** Opening Dataset records block **

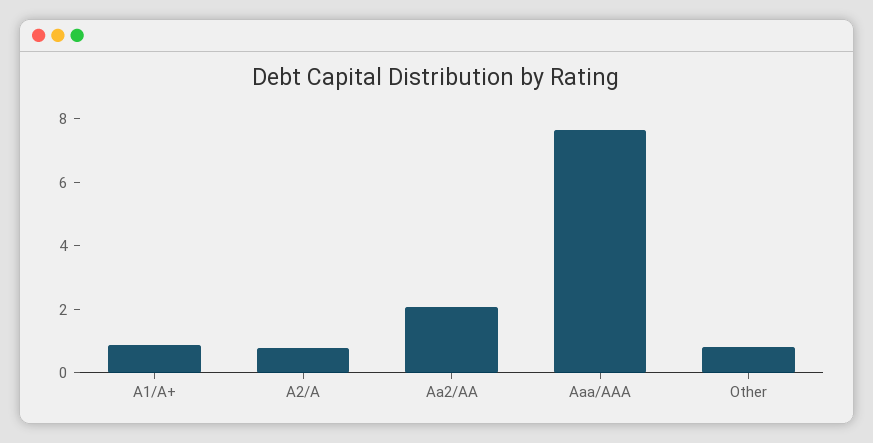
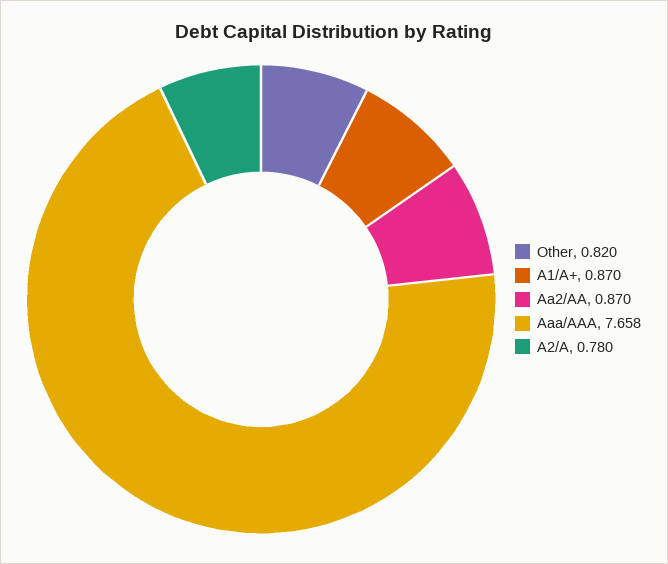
  {
    "A1/A+": 0.87,
    "A2/A": 0.78,
-   "Aa2/AA": 2,
+   "Aa2/AA": 0.87,
    "Aaa/AAA": 7.658,
    "Other": 0.82
  }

** Closing Dataset records block **

◆ Task brief
Write out all the records again, exactly, minus any pictures.

◆ Exercise result
  {
    "A1/A+": 0.87,
    "A2/A": 0.78,
-   "Aa2/AA": 2,
+   "Aa2/AA": 0.87,
    "Aaa/AAA": 7.658,
    "Other": 0.82
  }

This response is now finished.